TO BE DONE: List every word or phrase set in quotation marks in the tone scale discussion below.

EXCERPTED TEXT:
## Begin
Output Transform Tone Scale

The former indeed, i.e. colour appearance phenomena. If you need to model and thus control Hunt Effect for example, the DRT, assuming it is the block that handles appearance modelling has no choice but to change the chromaticities/tristimulus values to preserve appearance between different viewing conditions.

I’d like to put out there for consideration that the questions of how we see, and how film works has the purpose of arriving at the how of implementation.

It does not necessarily impact the what is desired of the artist and image maker. That is, an artist wants the look they want and does not necessarily care whether it is realistic or faithful the medium. Artistically therefore a key goal is to provide tools that empower the artist to achieve their creative vision, and do not impose a certain look.

If we can agree that at least a good many image makers do want to have brights lose saturation and go to white. Then the tools should not prevent them from that artistic goal.

How to do this is another question. That is, are there a list of choices to choose from? Or are there controls to “dial in” the desired amount of “coloryness”? (As well as the desired amount of “crunchiness” i.e. shoulder and toe). I’d personally learn towards giving artists more interactive control.

The challenge I think is having those “dials” be ones that artists can work with. That means exposing the right parameters (and not exposing others), and also naming those controls in ways that make sense to non-scientists. Call it “metalness” not “conductor” or “highlight size” not “coefficient” and so on.
## End
PROVIDED DATA:
## Begin
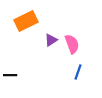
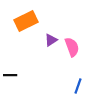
pink semicircle: moved 3 px down
blue line: moved 14 px down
## End
EXERCISE SOLUTION: "dial in", "coloryness", "crunchiness", "dials", "metalness", "conductor", "highlight size", "coefficient"